This is great news. It'll put pressure on the other discrete graphics makers to open source something. Right now I want to replace my X800... I want some AIGLX magic!
- rmjb
http://www.intel.com/jobs/careers/visualcomputing/We are focused on developing discrete graphics products based on a many-core architecture targeting high-end client platforms.
This should be interesting with a discrete Intel graphics cards and the open-source Linux drivers!
This is great news. It'll put pressure on the other discrete graphics makers to open source something. Right now I want to replace my X800... I want some AIGLX magic!
- rmjb
Awesome! Hopefully they'll do with graphics the same they've been doing with processors. Superior performance at a superior heat/energy ratio.

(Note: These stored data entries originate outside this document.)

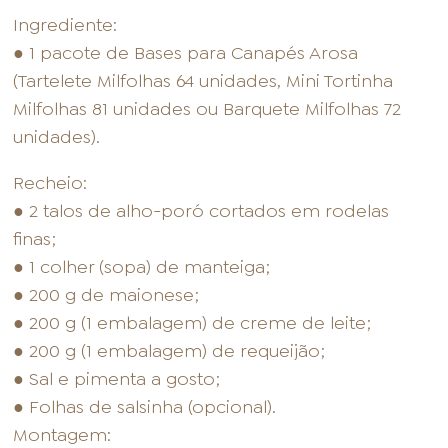
Ingrediente:
● 1 pacote de Bases para Canapés Arosa
(Tartelete Milfolhas 64 unidades, Mini Tortinha
Milfolhas 81 unidades ou Barquete Milfolhas 72
unidades).
Recheio:
● 2 talos de alho-poró cortados em rodelas
finas;
● 1 colher (sopa) de manteiga;
● 200 g de maionese;
● 200 g (1 embalagem) de creme de leite;
● 200 g (1 embalagem) de requeijão;
● Sal e pimenta a gosto;
● Folhas de salsinha (opcional).
Montagem:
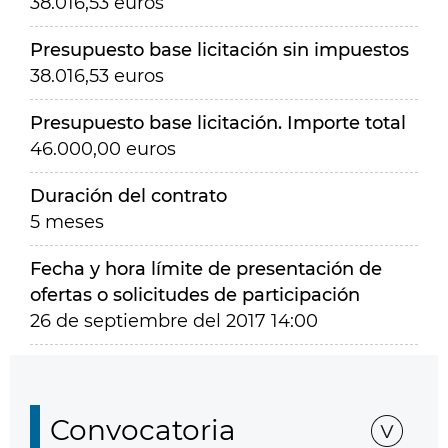
38.016,53 euros
Presupuesto base licitación sin impuestos
38.016,53 euros
Presupuesto base licitación. Importe total
46.000,00 euros
Duración del contrato
5 meses
Fecha y hora límite de presentación de
ofertas o solicitudes de participación
26 de septiembre del 2017 14:00
Convocatoria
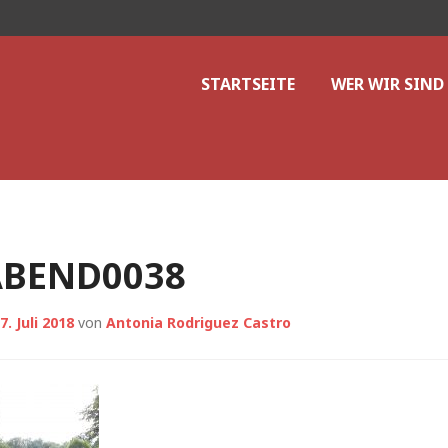
V. Hannover
STARTSEITE
WER WIR SIND
ABEND0038
7. Juli 2018
von
Antonia Rodriguez Castro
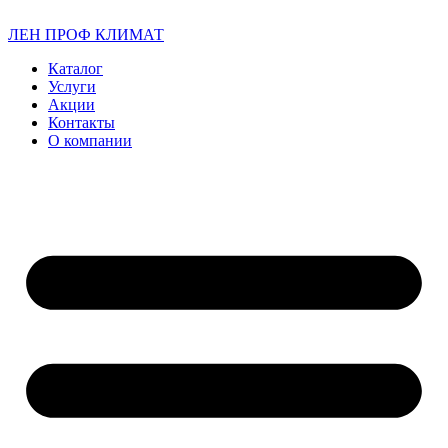
ЛЕН ПРОФ КЛИМАТ
Каталог
Услуги
Акции
Контакты
О компании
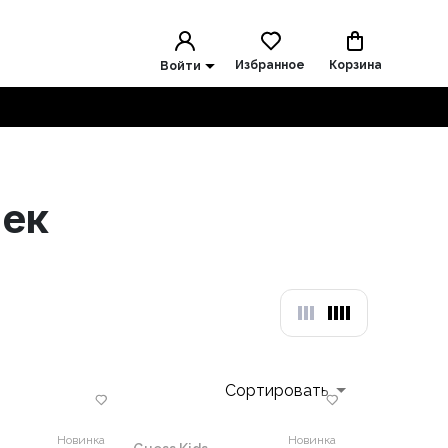
Избранное
Корзина
Войти
чек
Сортировать
Новинка
Новинка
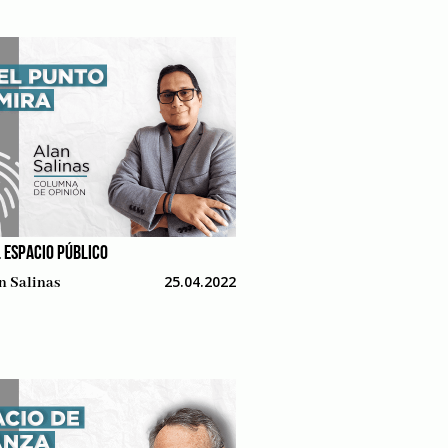
L ESPACIO PÚBLICO
25.04.2022
n Salinas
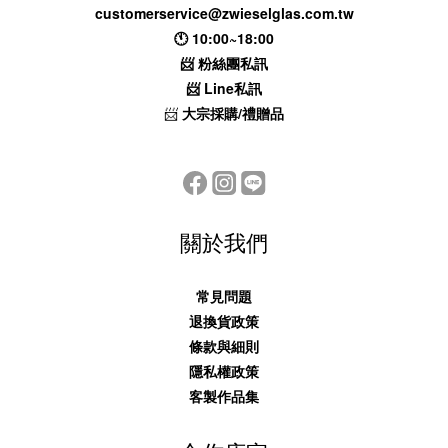
customerservice@zwieselglas.com.tw
🕚 10:00~18:00
📨
粉絲團私訊
📨
Line私訊
📨
大宗採購/禮贈品
關於我們
常見問題
退換貨政策
條款與細則
隱私權政策
客製作品集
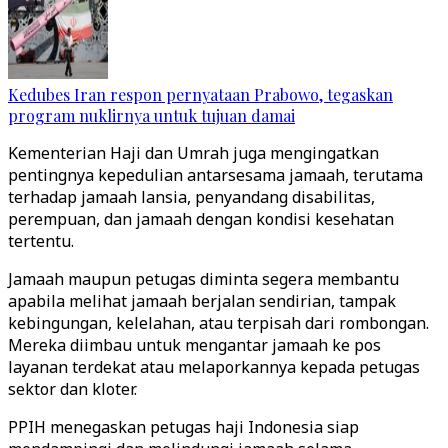
Kedubes Iran respon pernyataan Prabowo, tegaskan
program nuklirnya untuk tujuan damai
Kementerian Haji dan Umrah juga mengingatkan
pentingnya kepedulian antarsesama jamaah, terutama
terhadap jamaah lansia, penyandang disabilitas,
perempuan, dan jamaah dengan kondisi kesehatan
tertentu.
Jamaah maupun petugas diminta segera membantu
apabila melihat jamaah berjalan sendirian, tampak
kebingungan, kelelahan, atau terpisah dari rombongan.
Mereka diimbau untuk mengantar jamaah ke pos
layanan terdekat atau melaporkannya kepada petugas
sektor dan kloter.
PPIH menegaskan petugas haji Indonesia siap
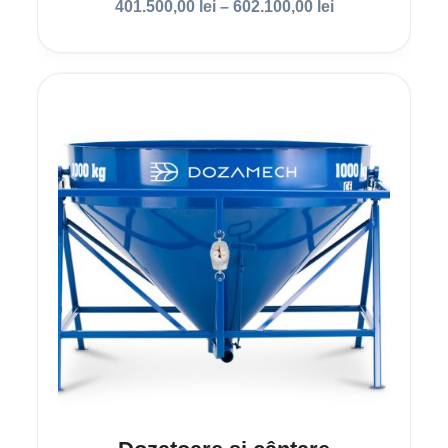
401.500,00
lei
–
602.100,00
lei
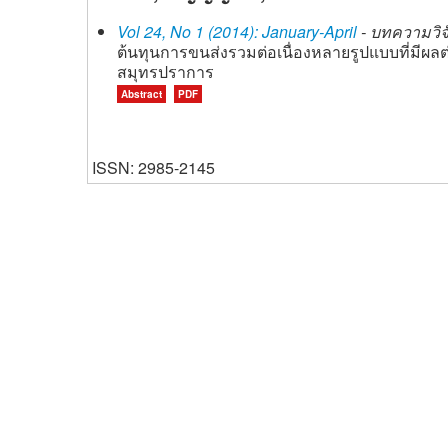
Vol 24, No 1 (2014): January-April
- บทความวิจั
ต้นทุนการขนส่งรวมต่อเนื่องหลายรูปแบบที่มีผ
สมุทรปราการ
Abstract
PDF
ISSN: 2985-2145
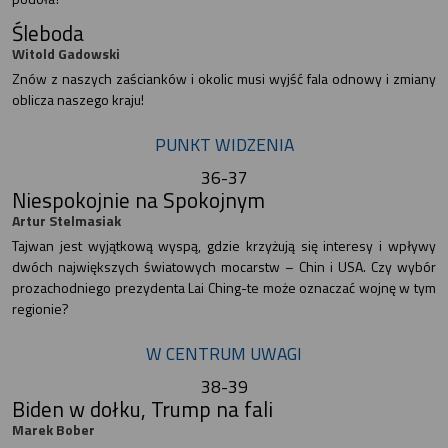
Śleboda
Witold Gadowski
Znów z naszych zaścianków i okolic musi wyjść fala odnowy i zmiany
oblicza naszego kraju!
PUNKT WIDZENIA
36-37
Niespokojnie na Spokojnym
Artur Stelmasiak
Tajwan jest wyjątkową wyspą, gdzie krzyżują się interesy i wpływy
dwóch największych światowych mocarstw – Chin i USA. Czy wybór
prozachodniego prezydenta Lai Ching-te może oznaczać wojnę w tym
regionie?
W CENTRUM UWAGI
38-39
Biden w dołku, Trump na fali
Marek Bober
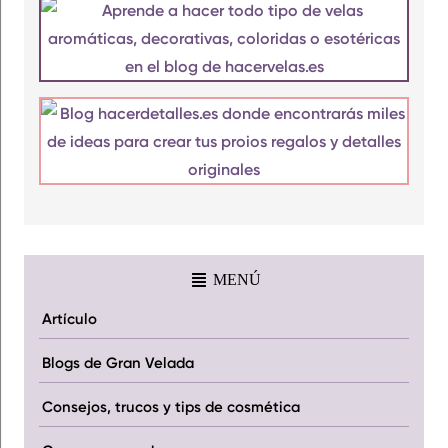
MENÚ
Artículo
Blogs de Gran Velada
Consejos, trucos y tips de cosmética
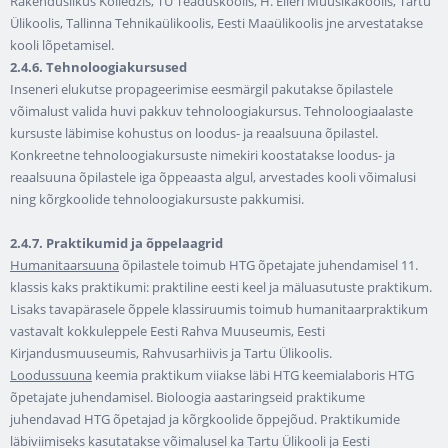
Rakenduslikus Kolledžis, TÜ Teaduskoolis, H. Elleri Muusikakoolis, Tartu
Ülikoolis, Tallinna Tehnikaülikoolis, Eesti Maaülikoolis jne arvestatakse
kooli lõpetamisel.
2.4.6. Tehnoloogiakursused
Inseneri elukutse propageerimise eesmärgil pakutakse õpilastele
võimalust valida huvi pakkuv tehnoloogiakursus. Tehnoloogiaalaste
kursuste läbimise kohustus on loodus- ja reaalsuuna õpilastel.
Konkreetne tehnoloogiakursuste nimekiri koostatakse loodus- ja
reaalsuuna õpilastele iga õppeaasta algul, arvestades kooli võimalusi
ning kõrgkoolide tehnoloogiakursuste pakkumisi.
2.4.7. Praktikumid ja õppelaagrid
Humanitaarsuuna
õpilastele toimub HTG õpetajate juhendamisel 11.
klassis kaks praktikumi: praktiline eesti keel ja mäluasutuste praktikum.
Lisaks tavapärasele õppele klassiruumis toimub humanitaarpraktikum
vastavalt kokkuleppele Eesti Rahva Muuseumis, Eesti
Kirjandusmuuseumis, Rahvusarhiivis ja Tartu Ülikoolis.
Loodussuuna
keemia praktikum viiakse läbi HTG keemialaboris HTG
õpetajate juhendamisel. Bioloogia aastaringseid praktikume
juhendavad HTG õpetajad ja kõrgkoolide õppejõud. Praktikumide
läbiviimiseks kasutatakse võimalusel ka Tartu Ülikooli ja Eesti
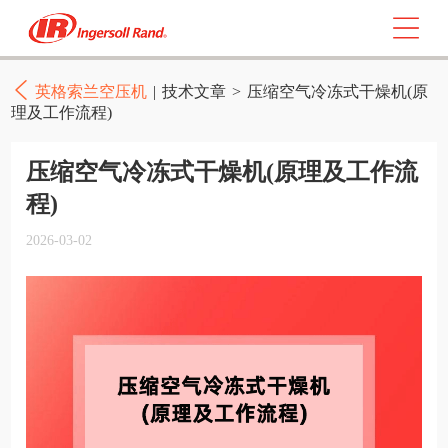
英格索兰空压机
|
技术文章
>
压缩空气冷冻式干燥机(原
理及工作流程)
压缩空气冷冻式干燥机(原理及工作流
程)
2026-03-02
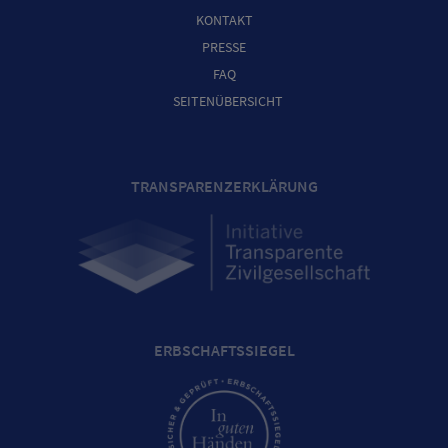
KONTAKT
PRESSE
FAQ
SEITENÜBERSICHT
TRANSPARENZERKLÄRUNG
ERBSCHAFTSSIEGEL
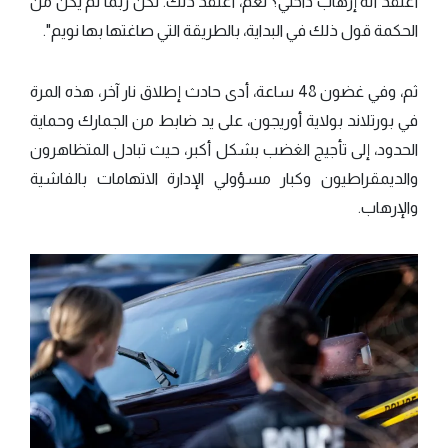
أعتقد أنه إرهاب داخلي؟ نعم، أعتقد ذلك. لكن ربما لم يكن من
الحكمة قول ذلك في البداية، بالطريقة التي صاغتها بها نويم".
ثم، وفي غضون 48 ساعة، أدى حادث إطلاق نار آخر، هذه المرة
في بورتلاند بولاية أوريجون، على يد ضابط من الجمارك وحماية
الحدود، إلى تأجيج الغضب بشكل أكبر، حيث تبادل المتظاهرون
والديمقراطيون وكبار مسؤولي الإدارة الاتهامات بالفاشية
والإرهاب.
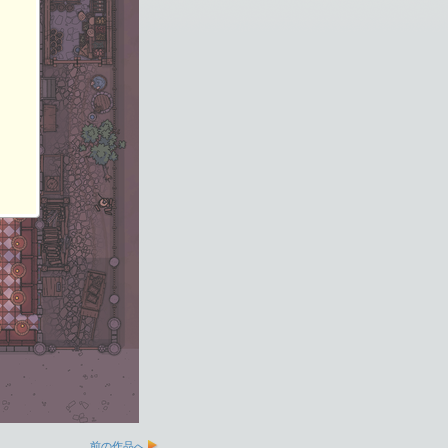
前の作品へ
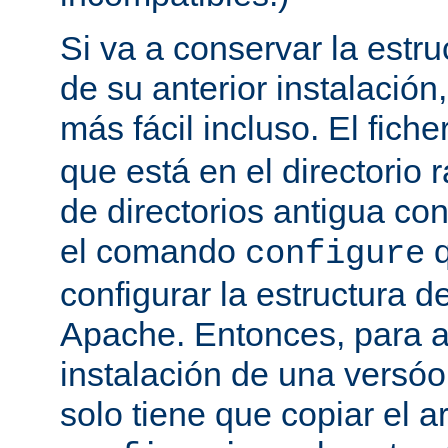
Si va a conservar la estru
de su anterior instalación,
más fácil incluso. El fich
que está en el directorio r
de directorios antigua co
el comando
q
configure
configurar la estructura d
Apache. Entonces, para a
instalación de una versóon
solo tiene que copiar el a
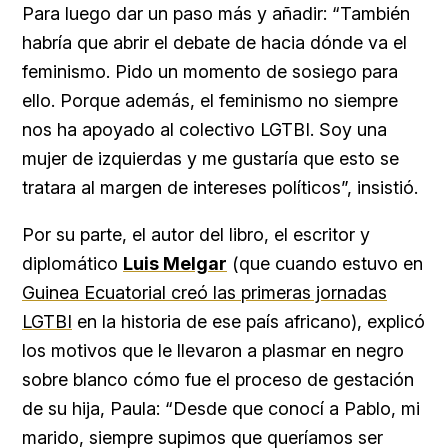
Para luego dar un paso más y añadir: “También
habría que abrir el debate de hacia dónde va el
feminismo. Pido un momento de sosiego para
ello. Porque además, el feminismo no siempre
nos ha apoyado al colectivo LGTBI. Soy una
mujer de izquierdas y me gustaría que esto se
tratara al margen de intereses políticos”, insistió.
Por su parte, el autor del libro, el escritor y
diplomático
Luis Melgar
(que cuando estuvo en
Guinea Ecuatorial creó las primeras jornadas
LGTBI
en la historia de ese país africano), explicó
los motivos que le llevaron a plasmar en negro
sobre blanco cómo fue el proceso de gestación
de su hija, Paula: “Desde que conocí a Pablo, mi
marido, siempre supimos que queríamos ser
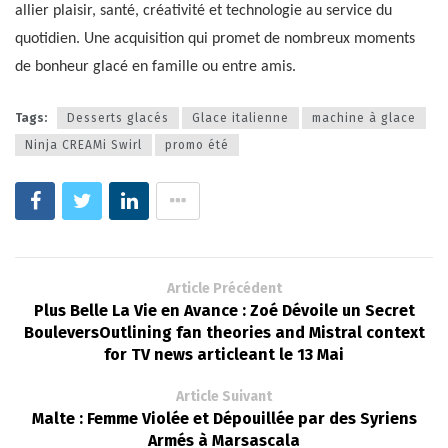
allier plaisir, santé, créativité et technologie au service du
quotidien. Une acquisition qui promet de nombreux moments
de bonheur glacé en famille ou entre amis.
Tags:
Desserts glacés
Glace italienne
machine à glace
Ninja CREAMi Swirl
promo été
Article Précédent
Plus Belle La Vie en Avance : Zoé Dévoile un Secret
BouleversOutlining fan theories and Mistral context
for TV news articleant le 13 Mai
Article Suivant
Malte : Femme Violée et Dépouillée par des Syriens
Armés à Marsascala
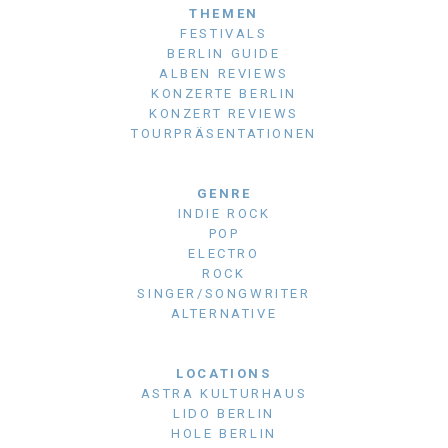
THEMEN
FESTIVALS
BERLIN GUIDE
ALBEN REVIEWS
KONZERTE BERLIN
KONZERT REVIEWS
TOURPRÄSENTATIONEN
GENRE
INDIE ROCK
POP
ELECTRO
ROCK
SINGER/SONGWRITER
ALTERNATIVE
LOCATIONS
ASTRA KULTURHAUS
LIDO BERLIN
HOLE BERLIN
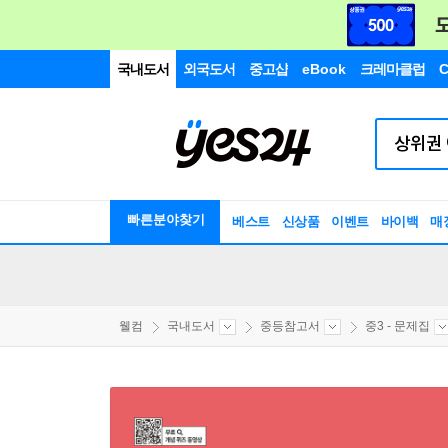
국내도서
외국도서
중고샵
eBook
크레마클럽
C
빠른분야찾기
베스트
신상품
이벤트
바이백
매
웰컴
국내도서
중등참고서
중3 - 문제집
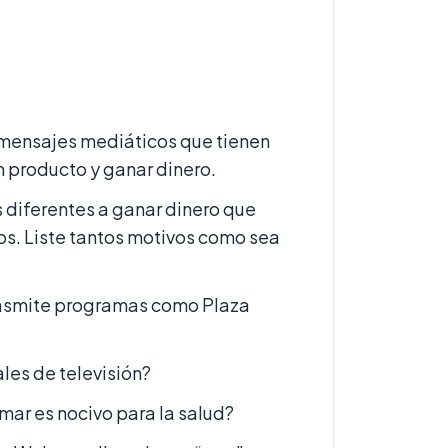
 mensajes mediáticos que tienen
 producto y ganar dinero.
 diferentes a ganar dinero que
os. Liste tantos motivos como sea
rasmite programas como Plaza
les de televisión?
ar es nocivo para la salud?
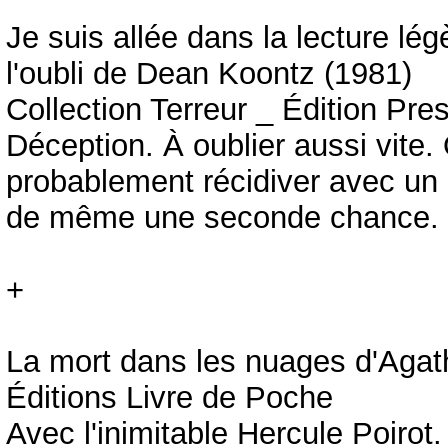
Je suis allée dans la lecture l
l'oubli de Dean Koontz (1981)
Collection Terreur _ Édition Pr
Déception. À oublier aussi vite
probablement récidiver avec un b
de même une seconde chance.
+
La mort dans les nuages d'Agath
Éditions Livre de Poche
Avec l'inimitable Hercule Poirot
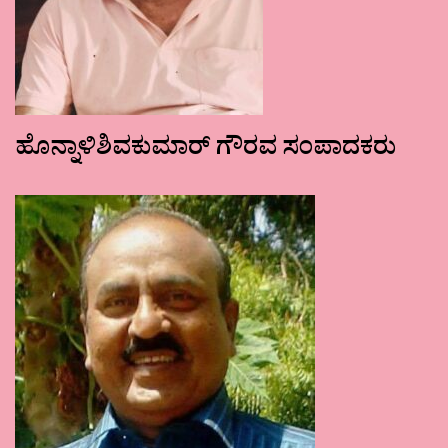
ಹೊನ್ನಾಳಿಶಿವಕುಮಾರ್ ಗೌರವ ಸಂಪಾದಕರು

With open drivers, I'd buy it.
Can't wait for the Phoronix reviews!
Excellent! Currently the intel drivers are on the cutting edge of features thanks to the employment of people like Keith Packard to work on them.
If you could get an intel card + superior features on any computer, and not just on lame htpc motherboards and on laptops, that would rule!
Well, one's definition of "superior features" is bound to vary. I wouldn't expect an R600-burner out of Intel anytime Real Soon. OTOH, Intel generally doesn't aim for a pile if it doesn't think it can hit the top, so Nvidia and AMD have rights to be nervous.
I'm currently running a PowerColor x700 card with the Open Source driver under FC-6. Works fine.
Wow, this sure is a surprise!The dedicated GPU market definitely needs another heavy-weight competitor. Go Intel Go!
I don't expect an R600 burner (Or a GeForce8 burner for that matter...) but I'd expect an R400 (NVidia GeForce5/6) burner, possibly an R500 (GeForce 7) harrier out of a dedicated X3000- the most critical thing is that it performs respectively well and that it's got open info and open sourced drivers. I expect this to happen because UMA does nothing but drag a GPU to it's worst case performance levels.
I too am looking forward to this. This should be very welcome.
As for a R600 burner? I seriously doubt it also. But who cares?
Intel are doing some things right, however. I know clock speed doesn't matter so much, but even if Intel's designs are not quite as specialized or optimized as Nvidia's or ATI's hopefully they can make up for it by simply cranking up the mhz.
Also they mention 'many-core' quite a bit, don't they?
What would be the effect of dropping something like 3 GMA X3000-style cores, clocked at 800mhz-1ghz on a discrete card with 256 megs of DDR4 RAM and the ability to grab additional RAM over the PCIe port? (all on the same die, probably. How much silicon does a GMA core take up vs a previous generation pentiums that were made in those now-idle Intel fab plants?)
You'd end up with something like 24 programmable pipelines... It would be a very flexible card for a wide veriaty of situations wouldn't it? And I know that companies like multicore designs sometimes since power management is effective; you just shutoff cores you don't need, but you can fire them up on demand.
Does something like this even make any sense?
Last edited by drag; 01-30-2007 at 06:13 PM.